I look down at my watch. I AM VERY CLOSE TO MY 4-HOUR GOAL FOR THE RACE!!!!!!!!!!!!!! CAN I DO IT??????????
I muster all of my remaining reserves. I bear down to find a final kick.
I shock myself by crossing the finish line (see below).
My final time: 4 hours, zero minutes...and 53 seconds!!!!!!!!!!
Must I run AGAIN since I was so close to my goal??????
No. I refuse to give in to the urge. I'm satisfied with what I have somehow managed to do. This will be my first and last marathon.
At the finish line, runners are quickly handed "Heat Sheets" to retain body heat (photo below left). Proudly, we bow our heads to receive a large, heavy, metallic medallion to wear around our necks.
I am proud to say that I am the 8,676th runner to cross the finish line (raising my fists triumphantly as I cross...), which places me within the top 25 percent of the 35,000 runners. And for my age group, I am the 1,400th runner to cross.
The pain I feel at the end of the run was fierce. Today, as I write this a few days later, the pain is only intolerable. Just stepping over a street curb is an enormously torturous experience.

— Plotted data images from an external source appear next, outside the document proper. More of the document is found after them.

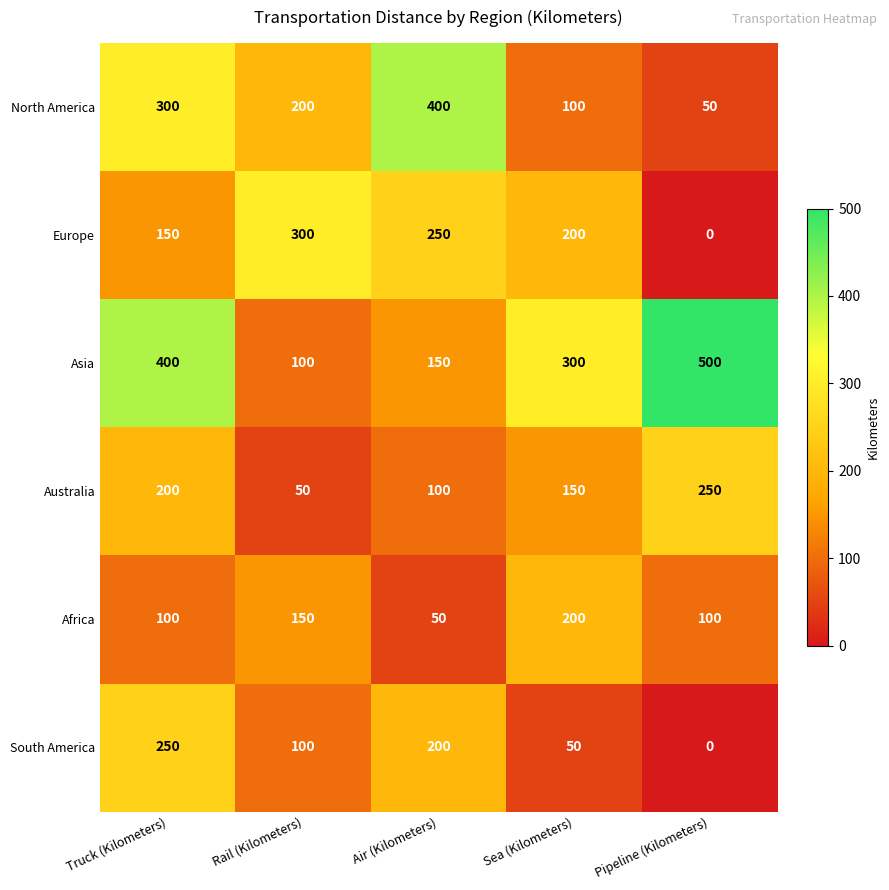

At Truck (Kilometers), list the series in order from largest to smallest.

Asia, North America, South America, Australia, Europe, Africa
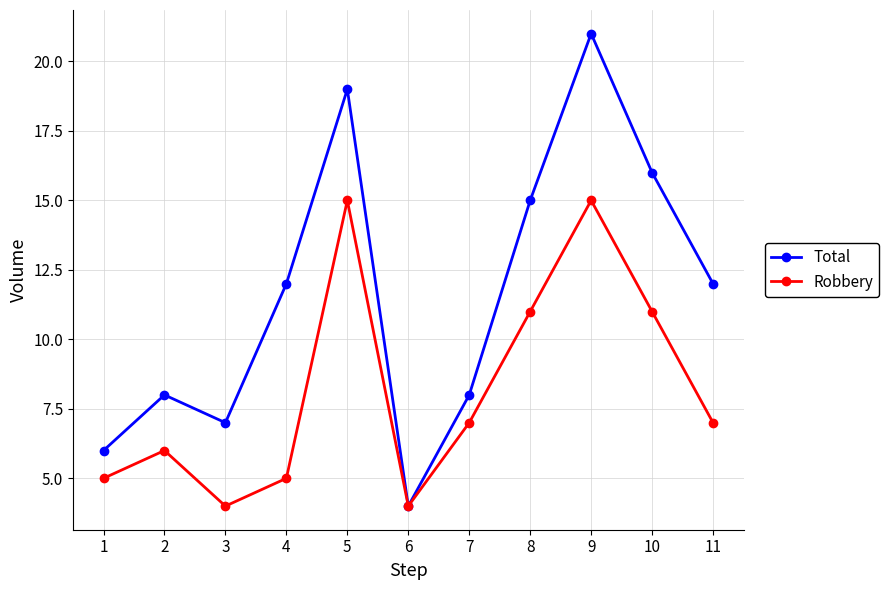

True or false: Robbery has a value of 26 at 5.

False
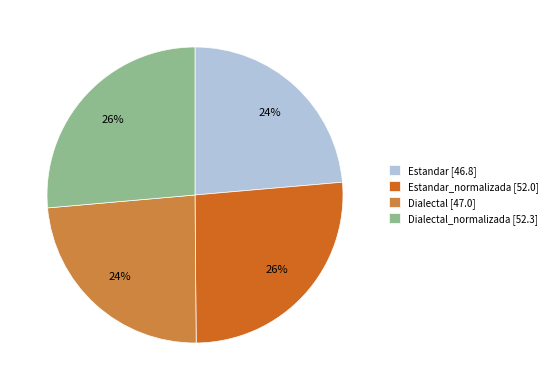

Is there a majority slice in this chart?

No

I could barely walk the few blocks to the hotel, and have a desperate need to sit down and rest. But after running over 26 miles, muscles painfully freeze up, which means that stopping to sit is not allowed.

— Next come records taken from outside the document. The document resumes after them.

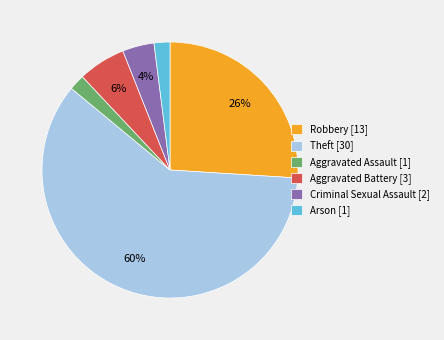

Which slice is the largest?

Theft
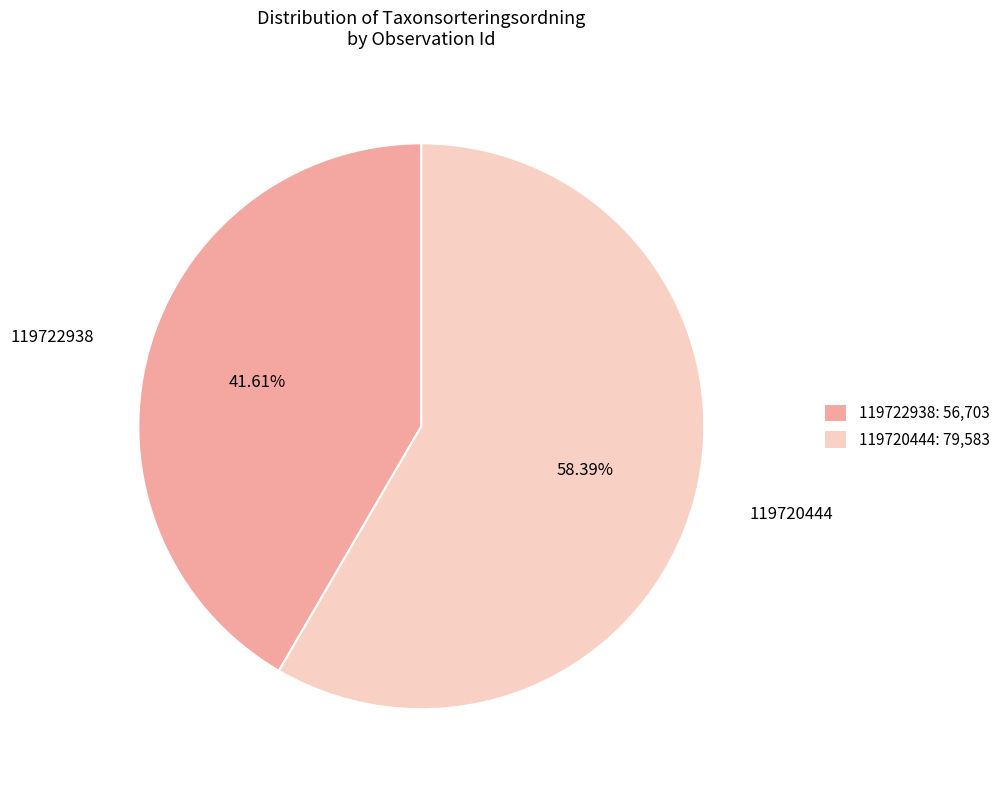

Which slice represents more than half of the pie?

119720444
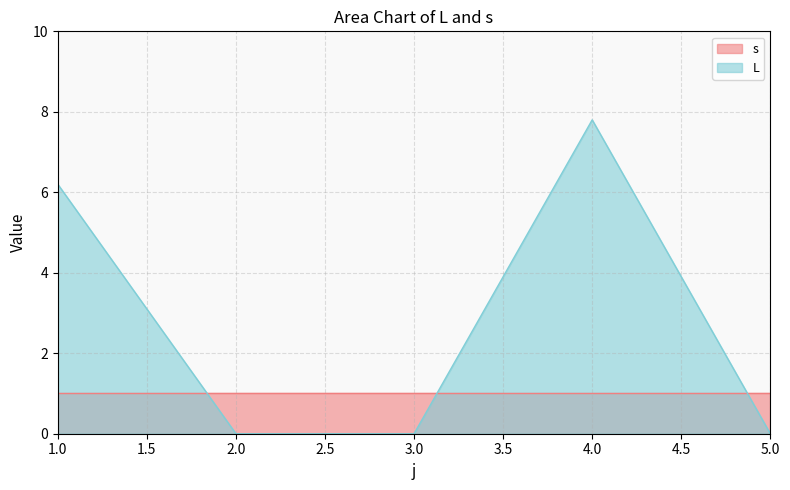

Which series changed the most between 1.0 and 5.0?

L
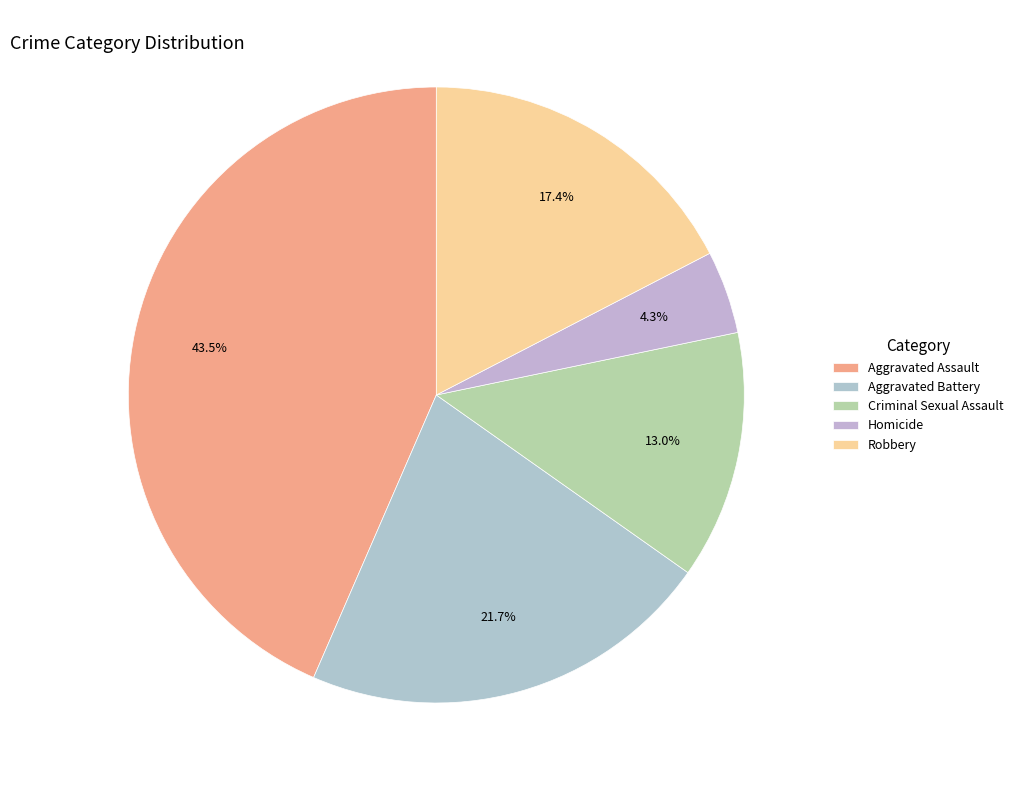

Which category has the biggest portion of the pie?

Aggravated Assault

For 20 minutes, I am hyperventilating, and incoherent.
But the pain is overshadowed by the pride I feel in my accomplishment today. I am humbled by the many residents of the city who approach me as I walk back to our hotel and offer their congratulations when they see my medal.
How exhausting is the NYC Marathon? Three years after I run it, in a Gainesville [FL] newspaper article dated 1/3/07, the legendary bicyclist Lance Armstrong proclaimed that the New York Marathon was the hardest physical thing he'd ever done.
Some amazing factoids about this 34th Annual NYC Marathon:
First year of the NYC Marathon = 1970
Number of runners in 1970 = 127
Number of runners in 2003 = 34,662 (largest number ever for this marathon)
Number of applicants in 2003 = over 70,000
Course record = 2 hours, 7 minutes (Tesfaye Jifar, 2001)
Wheelchair course record = 1 hour, 38 minutes (Krige Schabort, 2002)
Number of international participants = 10,000
Oldest male entrant = 93 years old
Oldest female entrant = 86 years old
Race day volunteers = 12,000
Spectators along route = 2.5 million
Television viewers = 224 million in 125 countries (carried by NBC in the US)
Gatorade along course = 309,000 cups
Spring water along course = 1.6 million cups
Ice along course = 17,160 pounds
Medical aid stations on course = 25
Tylenol tablets along course = over 10,000
Perhaps the most incredible feat I heard about runners at the event was a small group of runners who, by running the NYC Marathon, ran 7 marathons in 7 days in 7 countries.
On November 3rd, I made my first appearance in the New York Times—albeit modestly. My name was among the list of the sub-five hour finishers in the special Marathon section of the Times that day.
An unforgettable weekend.
I WANT TO BE A PART OF IT, NEW YORK, NEW YORK!!!!!!!!!!!